The best protection against default is a hefty down payment. “A borrower probably won’t walk away from a six-figure, nonrefundable down payment,” says Kevin Carey, an agent with Prudential California Realty in Laguna Beach. Weiser’s Osofsky also recommends that you include clauses in the contract that do these five things: impose a penalty if payments are late; require proof of homeowners insurance covering fire and other perils; give the seller a right to do annual inspections; require the buyer to confess if he’s delinquent with the first mortgage; and give the seller periodic access to credit reports.

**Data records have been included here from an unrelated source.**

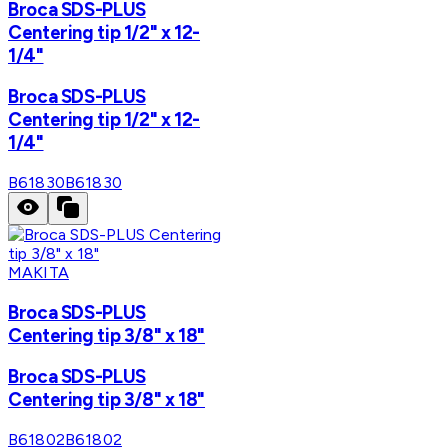
Broca SDS-PLUS
Centering tip 1/2" x 12-
1/4"
Broca SDS-PLUS
Centering tip 1/2" x 12-
1/4"
B61830
B61830
MAKITA
Broca SDS-PLUS
Centering tip 3/8" x 18"
Broca SDS-PLUS
Centering tip 3/8" x 18"
B61802
B61802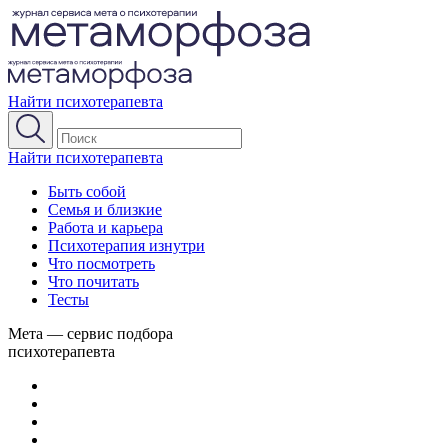
Найти психотерапевта
Найти психотерапевта
Быть собой
Семья и близкие
Работа и карьера
Психотерапия изнутри
Что посмотреть
Что почитать
Тесты
Мета — сервис подбора
психотерапевта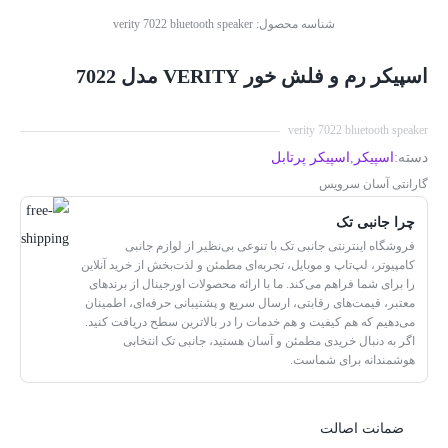
شناسه محصول:
verity 7022 bluetooth speaker
اسپیکر رم و فلش خور VERITY مدل 7022
verity 7022 bluetooth speaker
دسته:
اسپیکر
,
اسپیکر پرتابل
گارانتی آسان سرویس
چرا جانبی تک
فروشگاه اینترنتی جانبی تک با تنوعی بی‌نظیر از لوازم جانبی
کامپیوتر، لپ‌تاپ و موبایل، تجربه‌ای مطمئن و لذت‌بخش از خرید آنلاین
را برای شما فراهم می‌کند. ما با ارائه محصولات اورجینال از برندهای
معتبر، قیمت‌های رقابتی، ارسال سریع و پشتیبانی حرفه‌ای، اطمینان
می‌دهیم که هم کیفیت و هم خدمات را در بالاترین سطح دریافت کنید.
اگر به دنبال خریدی مطمئن و آسان هستید، جانبی تک انتخابی
هوشمندانه برای شماست.
ضمانت اصالت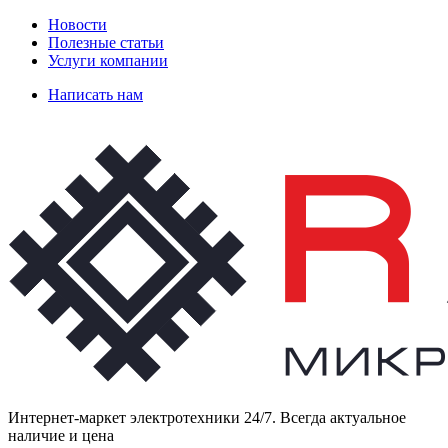
Новости
Полезные статьи
Услуги компании
Написать нам
Интернет-маркет электротехники 24/7. Всегда актуальное
наличие и цена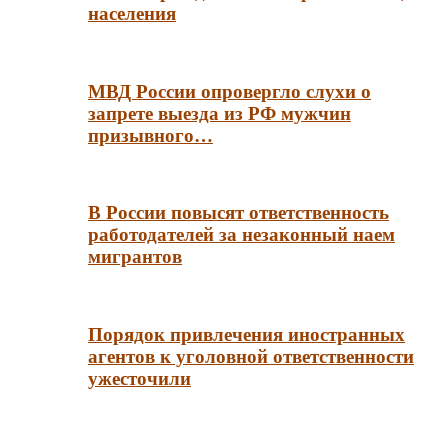
населения
МВД России опровергло слухи о
запрете выезда из РФ мужчин
призывного…
В России повысят ответственность
работодателей за незаконный наем
мигрантов
Порядок привлечения иностранных
агентов к уголовной ответственности
ужесточили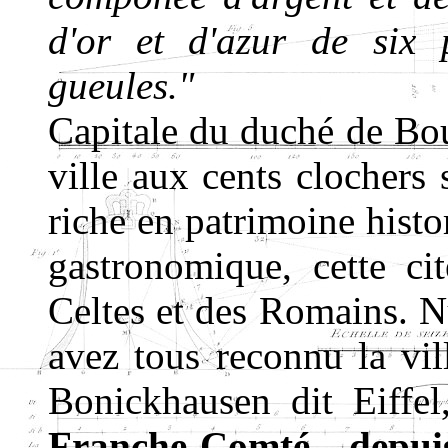
d'or et d'azur de six
gueules."
Capitale du duché de Bo
ville aux cents clochers 
riche en patrimoine histor
gastronomique, cette ci
Celtes et des Romains. Nu
avez tous reconnu la vil
Bonickhausen dit Eiffe
Franche-Comté depui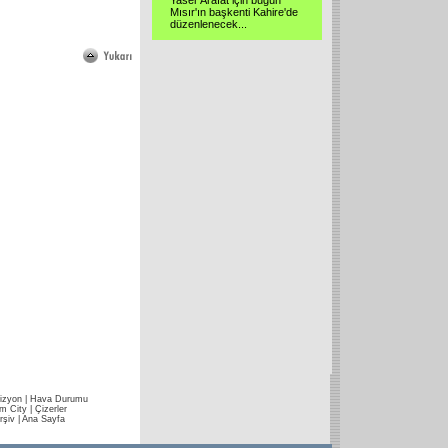
Yaser Arafat için bugün
Mısır'ın başkenti Kahire'de
düzenlenecek
...
izyon
|
Hava Durumu
im City
|
Çizerler
rşiv
|
Ana Sayfa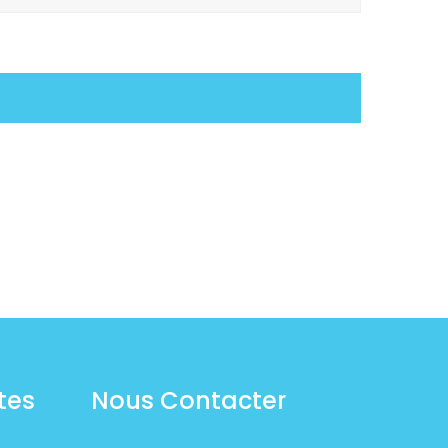
tes
Nous Contacter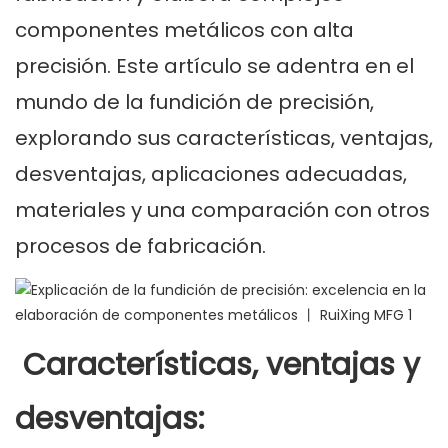
componentes metálicos con alta
precisión. Este artículo se adentra en el
mundo de la fundición de precisión,
explorando sus características, ventajas,
desventajas, aplicaciones adecuadas,
materiales y una comparación con otros
procesos de fabricación.
Características, ventajas y
desventajas: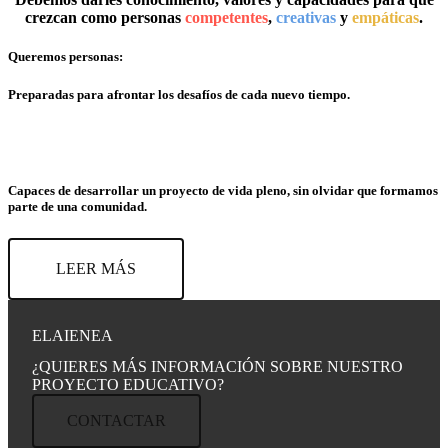
crezcan como personas
competentes
,
creativas
y
empáticas
.
Queremos personas:
Preparadas para afrontar los desafíos de cada nuevo tiempo.
Capaces de desarrollar un proyecto de vida pleno, sin olvidar que formamos
parte de una comunidad.
LEER MÁS
ELAIENEA
¿QUIERES MÁS INFORMACIÓN SOBRE NUESTRO
PROYECTO EDUCATIVO?
CONTACTAR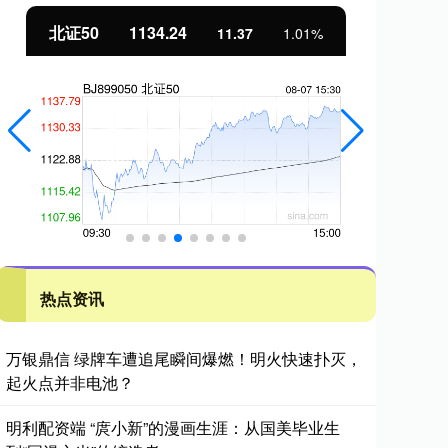
北证50
1134.24
创
11.37
1.01%
热点资讯
万银鼎信 绿牌车遭追尾瞬间爆燃！明火快速扑灭，
起火点并非电池？
明利配资端 “庹小新”的漫画生涯：从国美毕业生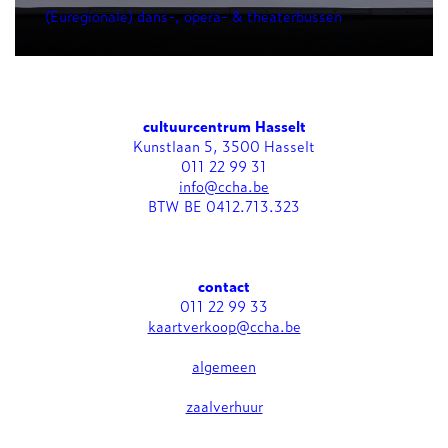
(Euregionale) dans-, opera- & theaterbussen
cultuurcentrum Hasselt
Kunstlaan 5, 3500 Hasselt
011 22 99 31
info@ccha.be
BTW BE 0412.713.323
contact
011 22 99 33
kaartverkoop@ccha.be
algemeen
zaalverhuur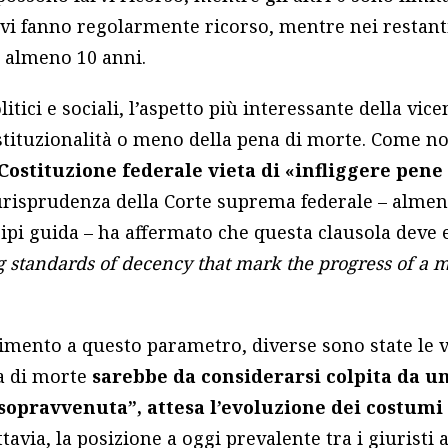
 vi fanno regolarmente ricorso, mentre nei restant
 almeno 10 anni.
olitici e sociali, l’aspetto più interessante della vic
ostituzionalità o meno della pena di morte. Come n
stituzione federale vieta di «infliggere pene 
iurisprudenza della Corte suprema federale – almen
ipi guida – ha affermato che questa clausola deve 
g standards of decency that mark the progress of a m
rimento a questo parametro, diverse sono state le 
a di morte
sarebbe da considerarsi colpita da un
“sopravvenuta”, attesa l’evoluzione dei costumi 
ttavia, la posizione a oggi prevalente tra i giuristi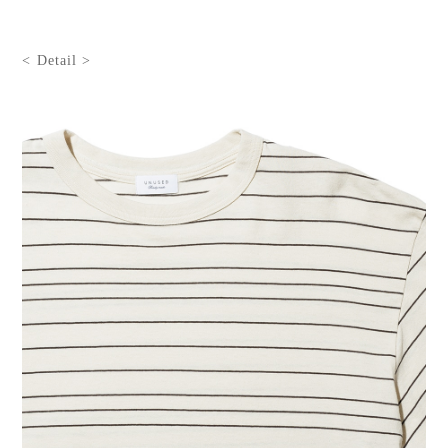
< Detail >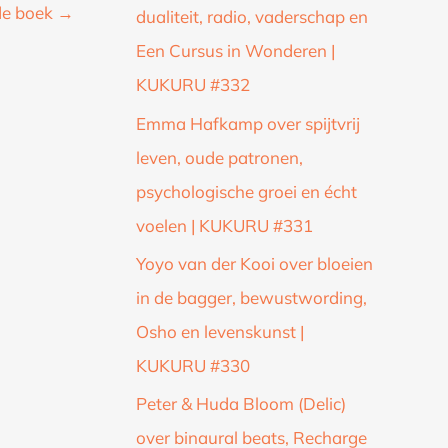
de boek
→
dualiteit, radio, vaderschap en
Een Cursus in Wonderen |
KUKURU #332
Emma Hafkamp over spijtvrij
leven, oude patronen,
psychologische groei en écht
voelen | KUKURU #331
Yoyo van der Kooi over bloeien
in de bagger, bewustwording,
Osho en levenskunst |
KUKURU #330
Peter & Huda Bloom (Delic)
over binaural beats, Recharge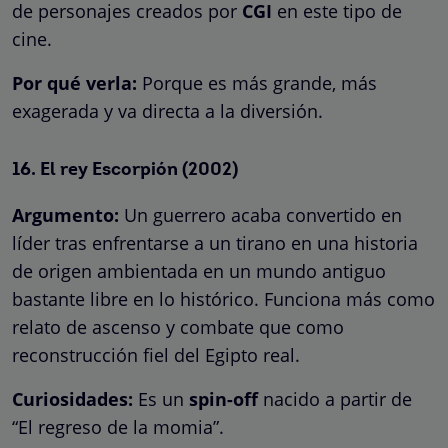
de personajes creados por
CGI
en este tipo de
cine.
Por qué verla:
Porque es más grande, más
exagerada y va directa a la diversión.
16.
El rey Escorpión
(2002)
Argumento:
Un guerrero acaba convertido en
líder tras enfrentarse a un tirano en una historia
de origen ambientada en un mundo antiguo
bastante libre en lo histórico. Funciona más como
relato de ascenso y combate que como
reconstrucción fiel del Egipto real.
Curiosidades:
Es un
spin-off
nacido a partir de
“El regreso de la momia”.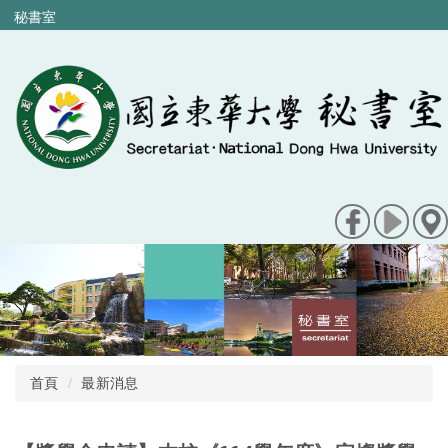
跳
秘書室
到
主
要
內
容
區
首頁
最新消息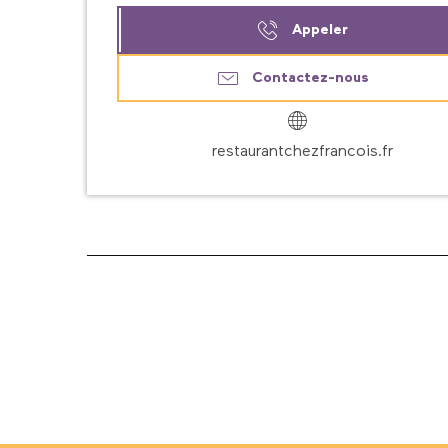
Appeler
Contactez-nous
restaurantchezfrancois.fr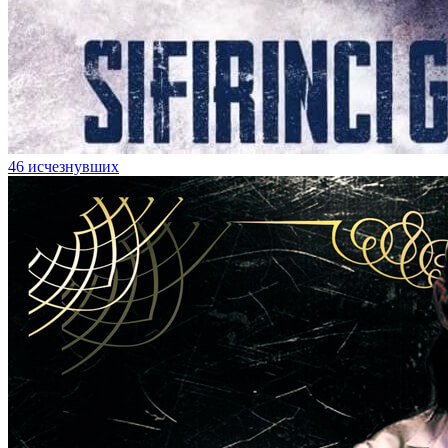
46 исчезнувших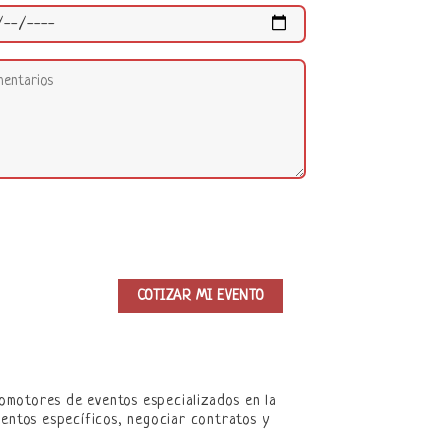
omotores de eventos especializados en la
ventos específicos, negociar contratos y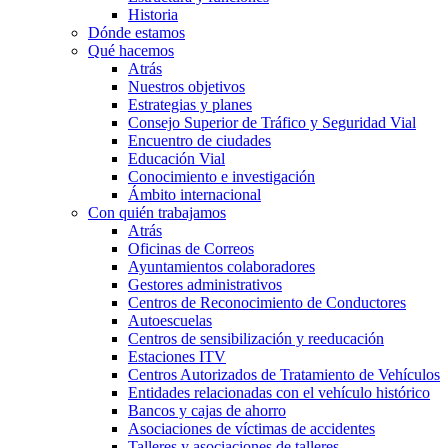
Historia
Dónde estamos
Qué hacemos
Atrás
Nuestros objetivos
Estrategias y planes
Consejo Superior de Tráfico y Seguridad Vial
Encuentro de ciudades
Educación Vial
Conocimiento e investigación
Ámbito internacional
Con quién trabajamos
Atrás
Oficinas de Correos
Ayuntamientos colaboradores
Gestores administrativos
Centros de Reconocimiento de Conductores
Autoescuelas
Centros de sensibilización y reeducación
Estaciones ITV
Centros Autorizados de Tratamiento de Vehículos
Entidades relacionadas con el vehículo histórico
Bancos y cajas de ahorro
Asociaciones de víctimas de accidentes
Talleres y asociaciones de talleres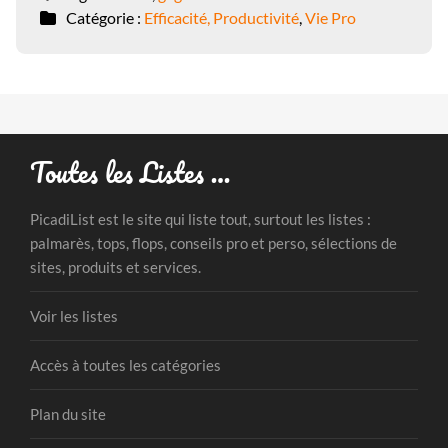
Catégorie :
Efficacité, Productivité
,
Vie Pro
Toutes les Listes …
PicadiList est le site qui liste tout, surtout les listes :
palmarès, tops, flops, conseils pro et perso, sélections de
sites, produits et services.
Voir les listes
Accès à toutes les catégories
Plan du site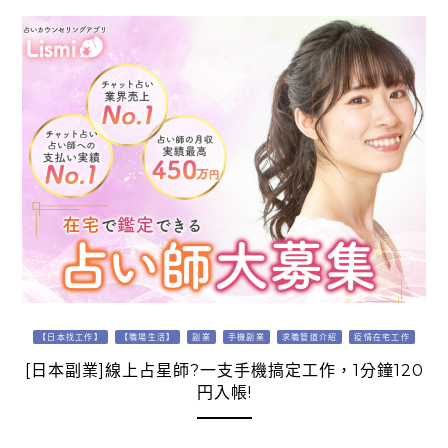
【日本找工作】
【職場生活】
副業
手機副業
求職管道介紹
疫情在宅工作
[日本副業]線上占星師?一支手機搞定工作，1分鐘120
円入帳!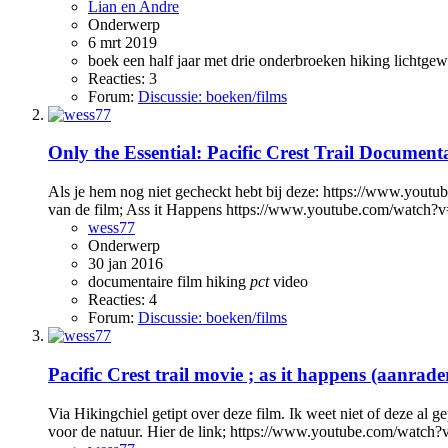
Lian en Andre
Onderwerp
6 mrt 2019
boek
een half jaar met drie onderbroeken
hiking
lichtgew
Reacties: 3
Forum:
Discussie: boeken/films
Only the Essential: Pacific Crest Trail Document
Als je hem nog niet gecheckt hebt bij deze: https://www.you
van de film; Ass it Happens https://www.youtube.com/watc
wess77
Onderwerp
30 jan 2016
documentaire
film
hiking
pct
video
Reacties: 4
Forum:
Discussie: boeken/films
Pacific Crest trail movie ; as it happens (aanrade
Via Hikingchiel getipt over deze film. Ik weet niet of deze al g
voor de natuur. Hier de link; https://www.youtube.com/watc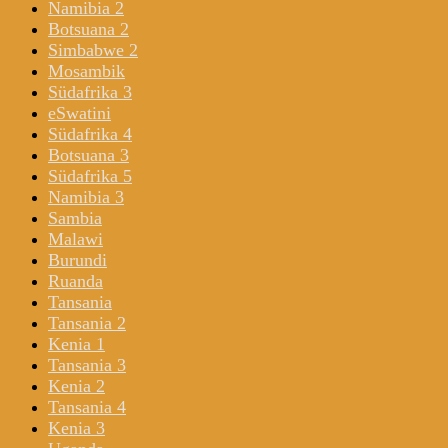
Namibia 2
Botsuana 2
Simbabwe 2
Mosambik
Südafrika 3
eSwatini
Südafrika 4
Botsuana 3
Südafrika 5
Namibia 3
Sambia
Malawi
Burundi
Ruanda
Tansania
Tansania 2
Kenia 1
Tansania 3
Kenia 2
Tansania 4
Kenia 3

For a buyer, seller financing is easier to qualify for than a traditional loan. Plus, the interest rate might be better, and if the seller is the only lender, closing costs will be lower, since there will be no bank application fees or mortgage insurance required. Buyers should get several appraisals of the property to make sure they are not overpaying, as well as an inspection of the home and (as with any home purchase) a title search. The mortgage should be recorded with the county clerk’s office, even though this may mean paying a mortgage tax, typically 1% to 2% of the loan. The mortgage must be secured by the home in order for the buyer to deduct the interest.

The taxman considers seller financing as an installment sale if the sale of a property is at a gain where at least one payment is to be received after the tax year in which the sale occurs. In this case the seller should first figure out how much of his profit is taxable (after the exemption of up to $500,000, if he’s eligible) and then include as a capital gain each year an appropriate fraction of his principal payments. Do think about the possibility that capital gain tax rates will go up before the note is paid off, warns Osofsky.

Protect Thyself

–Verify buyer’s income with his employer.

–Ask for signed personal financial statements and copies of signed tax returns. Require that documents be sent to you directly from the buyer’s certified public accountant.

–Be named as “loss payee” on the buyer’s homeowners insurance policy, so if there’s a catastrophic loss, your financial interest is protected.

–Require verification that real estate taxes are paid each year.